EXERCISE INSTRUCTIONS
Reproduce all of the entries below word for word, leaving out the pictures.

Entries taken from a collection
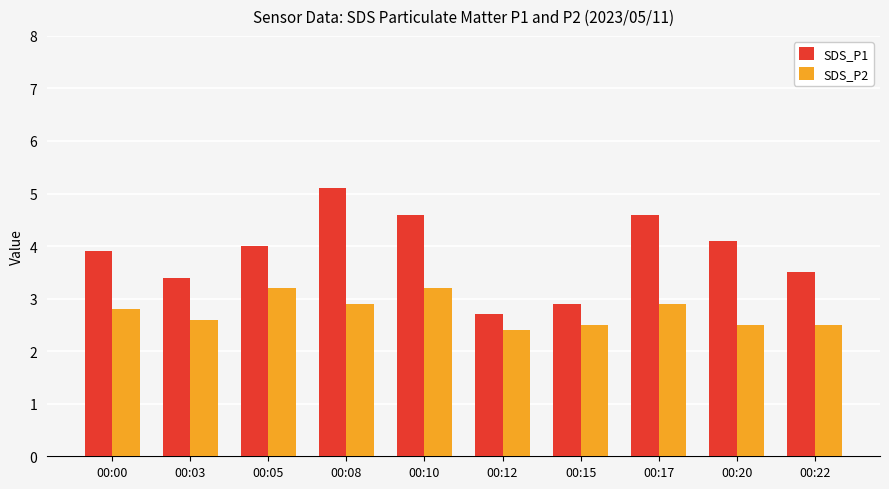

What is the average value of the SDS_P1 series?

3.9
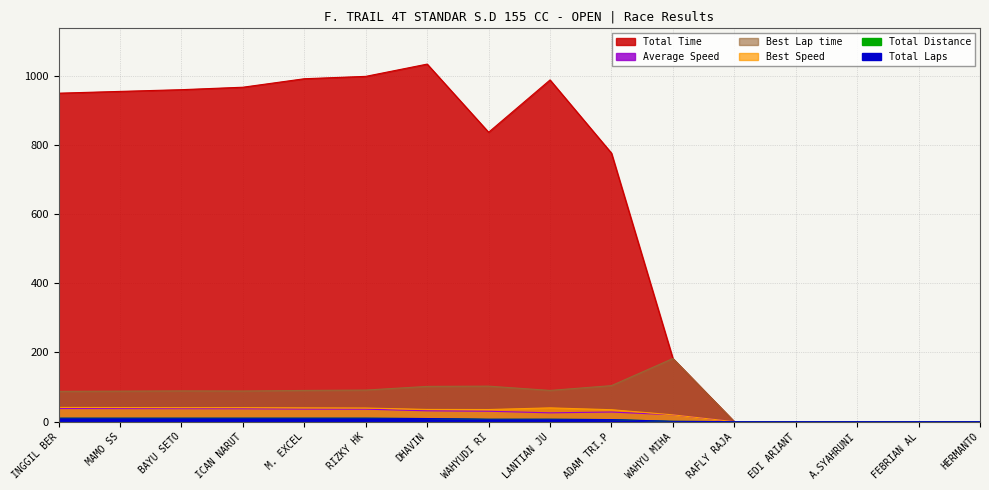

Reading left to right, list all the values displayed in this chart.

Total Laps: 10.0	10.0	10.0	10.0	10.0	10.0	9.0	7.0	7.0	6.0	1.0	0.0	0.0	0.0	0.0	0.0
Total Time: 949.3	954.4	959.4	966.5	991.0	997.9	1033.3	836.4	987.5	776.1	182.5	0.0	0.0	0.0	0.0	0.0
Best Lap time: 87.5	88.2	88.9	88.6	90.2	91.3	101.9	102.7	90.3	104.2	182.5	0.0	0.0	0.0	0.0	0.0
Best Speed: 41.1	40.8	40.5	40.6	39.9	39.4	35.3	35.1	39.9	34.6	19.7	0.0	0.0	0.0	0.0	0.0
Average Speed: 37.9	37.7	37.5	37.2	36.3	36.1	31.4	30.1	25.5	27.8	19.7	0.0	0.0	0.0	0.0	0.0
Total Distance: 10.0	10.0	10.0	10.0	10.0	10.0	9.0	7.0	7.0	6.0	1.0	0.0	0.0	0.0	0.0	0.0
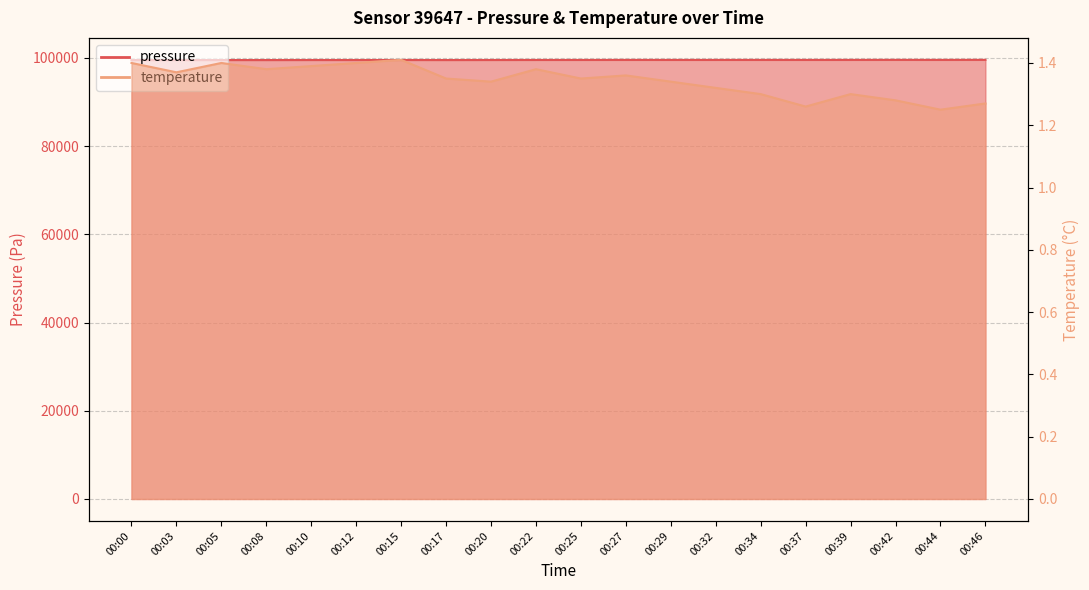

Is it true that temperature equals 1.3 at 00:32?

True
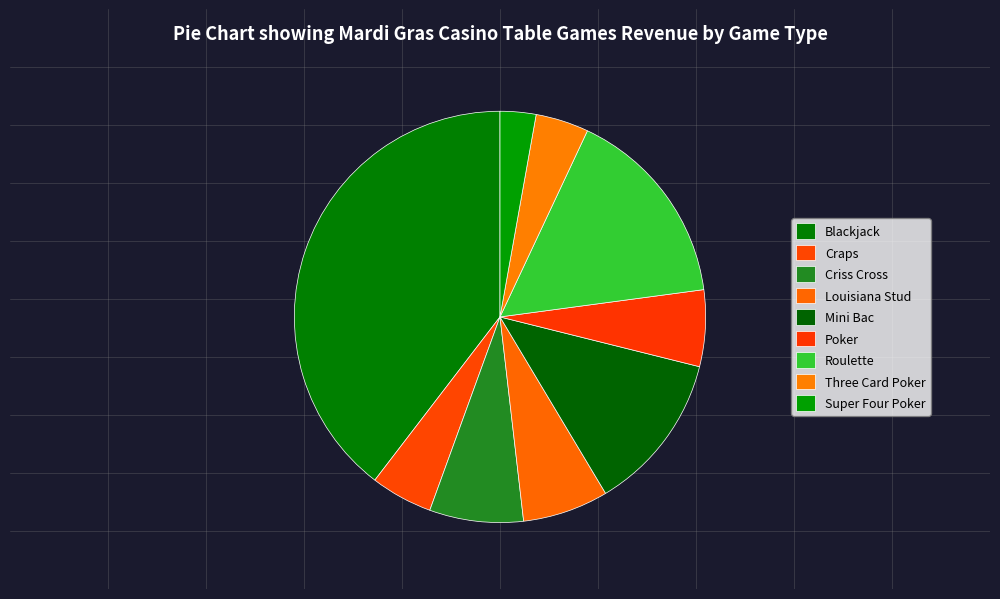

What percentage is the Blackjack slice, to the nearest percent?

40%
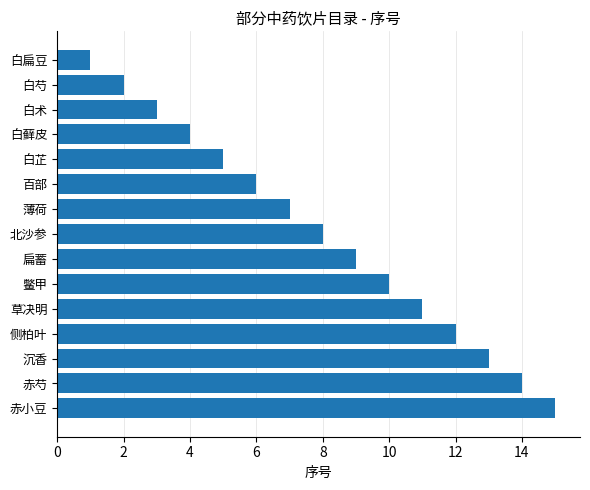

Is it true that the value at 赤小豆 is 15?

True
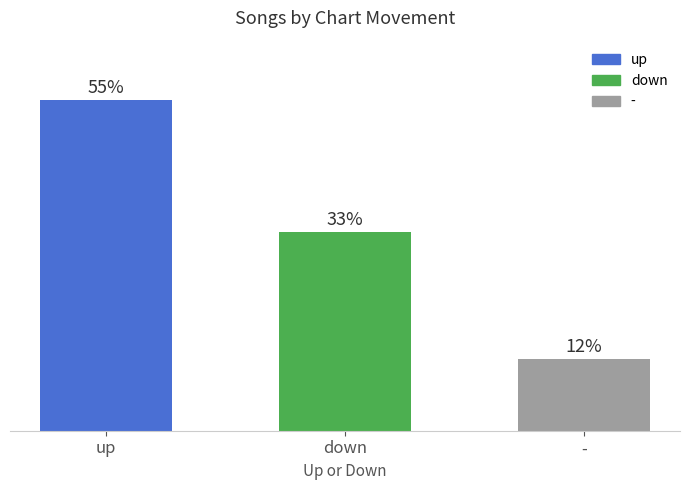

What is the minimum value shown in the chart?

12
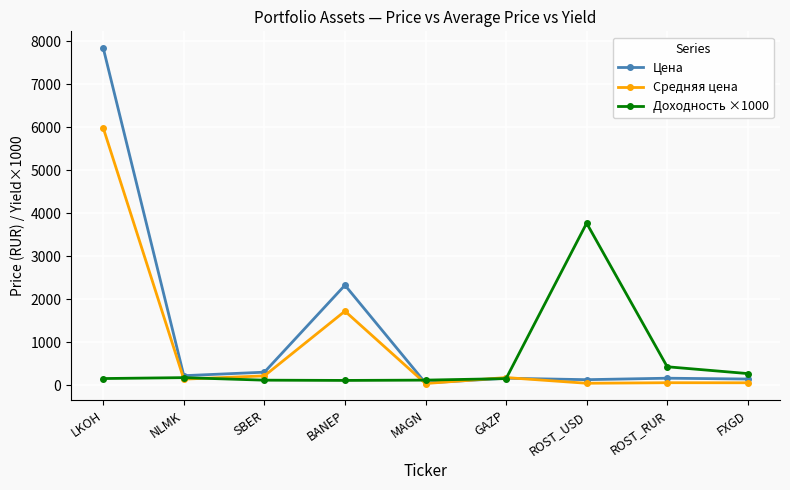

What is the label of the 3rd point from the left?

SBER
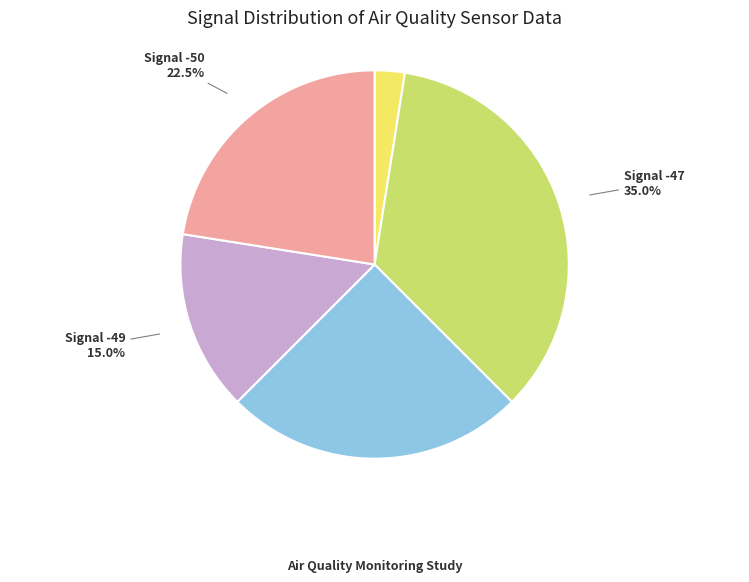

Rank the categories by value from lowest to highest.

Signal -46, Signal -49, Signal -50, Signal -48, Signal -47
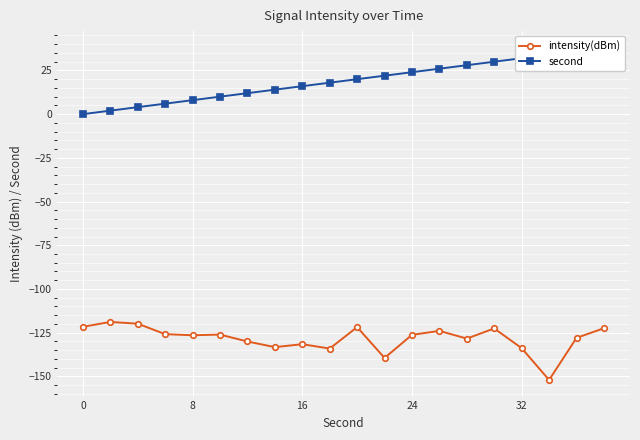

What is the value of the second point at the 14th from the left?

26.0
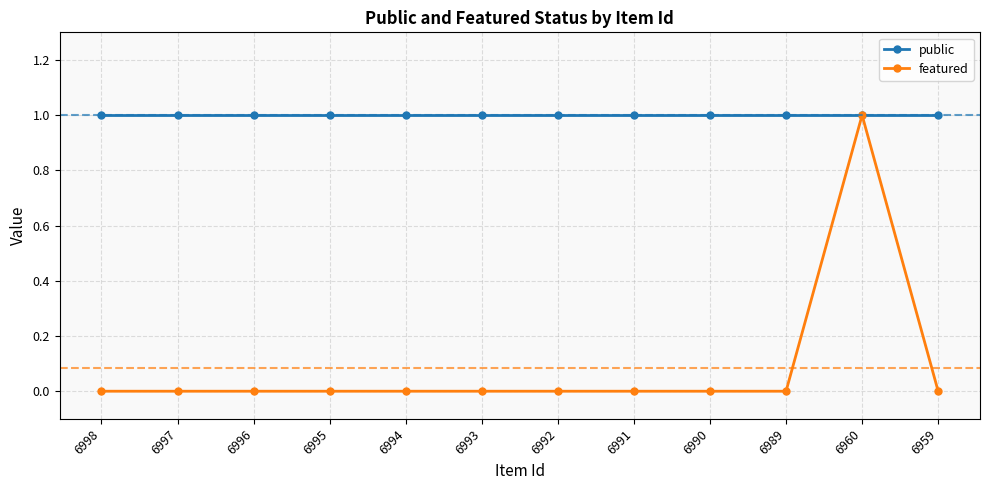

What is the difference between the maximum and minimum values in the featured series?

1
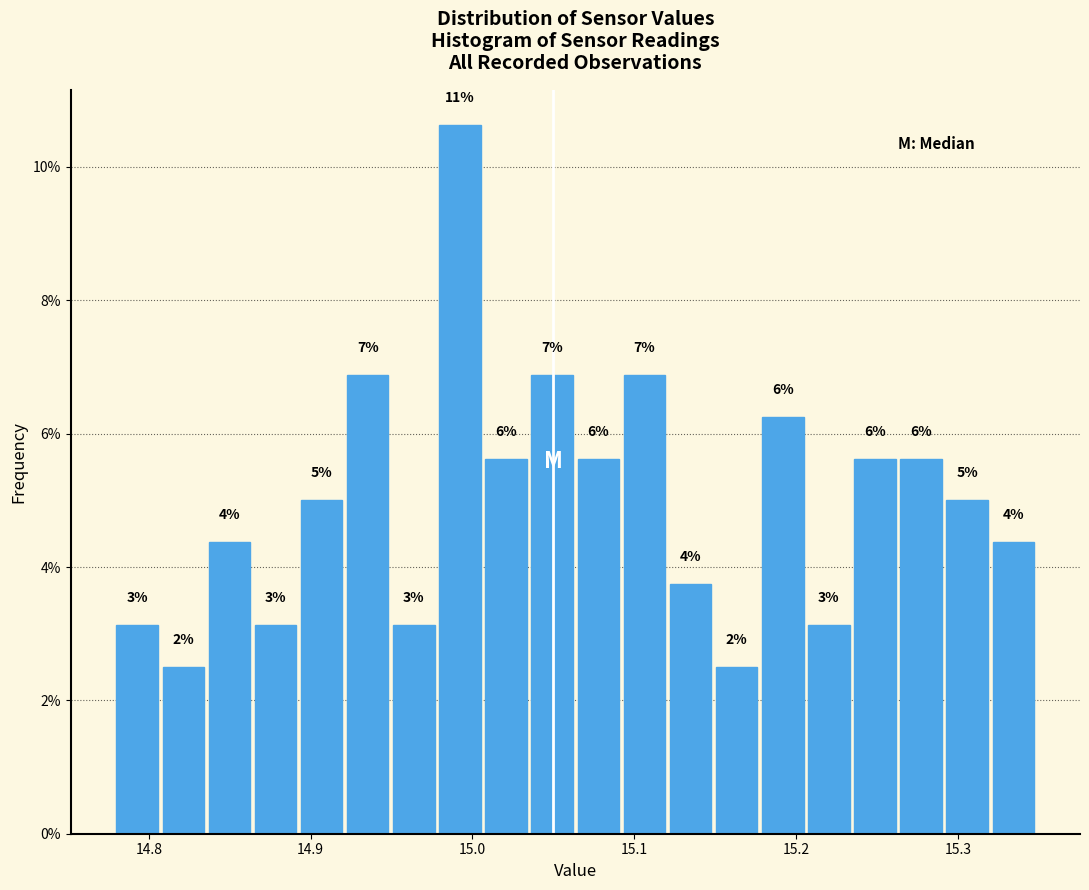

Around what value on the x-axis is the tallest bar? Give the approximate position of its centre, as read against the axis.

14.99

RESULT FOR THIS EXERCISE
What is the average value of the SDS_P1 series?

3.9

Reading left to right, list all the values displayed in this chart.

Total Laps: 10.0	10.0	10.0	10.0	10.0	10.0	9.0	7.0	7.0	6.0	1.0	0.0	0.0	0.0	0.0	0.0
Total Time: 949.3	954.4	959.4	966.5	991.0	997.9	1033.3	836.4	987.5	776.1	182.5	0.0	0.0	0.0	0.0	0.0
Best Lap time: 87.5	88.2	88.9	88.6	90.2	91.3	101.9	102.7	90.3	104.2	182.5	0.0	0.0	0.0	0.0	0.0
Best Speed: 41.1	40.8	40.5	40.6	39.9	39.4	35.3	35.1	39.9	34.6	19.7	0.0	0.0	0.0	0.0	0.0
Average Speed: 37.9	37.7	37.5	37.2	36.3	36.1	31.4	30.1	25.5	27.8	19.7	0.0	0.0	0.0	0.0	0.0
Total Distance: 10.0	10.0	10.0	10.0	10.0	10.0	9.0	7.0	7.0	6.0	1.0	0.0	0.0	0.0	0.0	0.0

Is it true that temperature equals 1.3 at 00:32?

True

What percentage is the Blackjack slice, to the nearest percent?

40%

Is it true that the value at 赤小豆 is 15?

True

What is the minimum value shown in the chart?

12

What is the label of the 3rd point from the left?

SBER

Rank the categories by value from lowest to highest.

Signal -46, Signal -49, Signal -50, Signal -48, Signal -47

What is the value of the second point at the 14th from the left?

26.0

What is the difference between the maximum and minimum values in the featured series?

1

Around what value on the x-axis is the tallest bar? Give the approximate position of its centre, as read against the axis.

14.99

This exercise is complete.